Usually, Gwyn and I visited without our husbands. Two years ago, we went driving around the nearby Boy Scout camp her family helped build. I drove my Toyota 4Runner and Ruth encouraged me up one steep hill after another, as though we were driving to the mall. At one point, we ended up on the narrow ridge we often hiked. She suggested that I drive along the ridge but I suggested otherwise. Each time I hike that ridge I chuckle at Ruth, so glibly telling me how I could just turn and keep driving on a cow path. She would have.

The year before that, we had hiked close to Ruth’s home, to a formation she called the Birdbath. It is probably a 20X20-foot flat rock with a pool at one corner into which water puddles. It was a hidden wonder, a little mountain treasure we would never have known without Ruth.

Afterward, we shared peanut butter and jelly sandwiches.

The last meal I shared with Ruth was in her cozy dining room with her son Dave. We brought part of the meal and Ruth and Dave added fabulous cheese plus strawberries with melted chocolate. And wine. Ruth loved Yellow Tail. We talked about gas drilling in the area, we heard more stories of the Bressan family, we laughed, we talked politics. We were kindred political souls—Ruth and Dave even had a fish named Obama.

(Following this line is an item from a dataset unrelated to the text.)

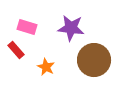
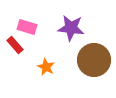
red rectangle: moved 1 px left, 5 px up
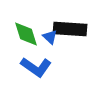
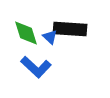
green diamond: moved 1 px up
blue L-shape: rotated 8 degrees clockwise
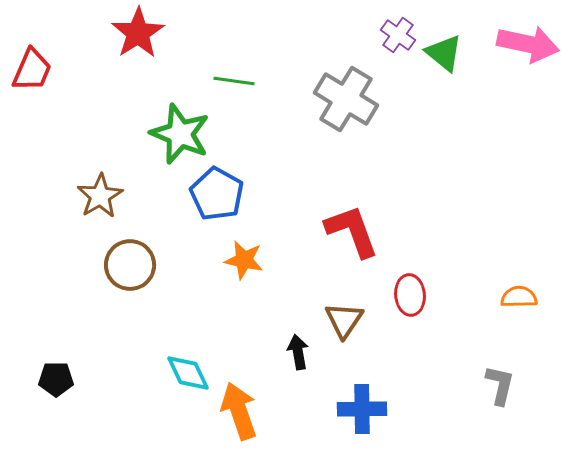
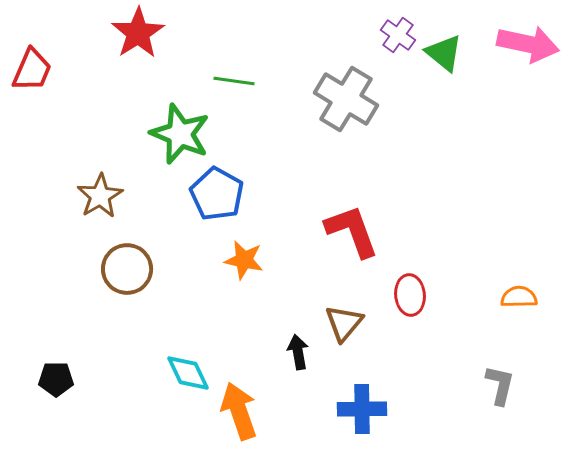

And we left. I hugged Ruth and told her I would see her next year. We are fair weather neighbors, in the mountains only in the summer. Ruth waved goodbye, her grey hair in its perky little ponytail, her tiny frame tucked into her jeans.

That was my last view of her. She died last Friday, of a cancer that came on ferociously—adenocarcinoma, which affects the lining of the internal organs— and stole her right from under us in a matter of weeks.

I only met Ruth eight years ago—ironically, we got to know one another over a lawsuit with a troublesome common neighbor. And I only saw her a few times a year. Yet I am as bereft as if I had seen her every day. Partly it’s because I did not get to spend as much time as I wanted with her—it’s like our friendship was just getting started. There was so much I wanted to know, so many stories I wanted to hear.

Largely, though, it’s because she was an American original—the kind of person whose life stories belong in a book, whose world was larger than the rest of us can even imagine. And who made us larger by sharing it.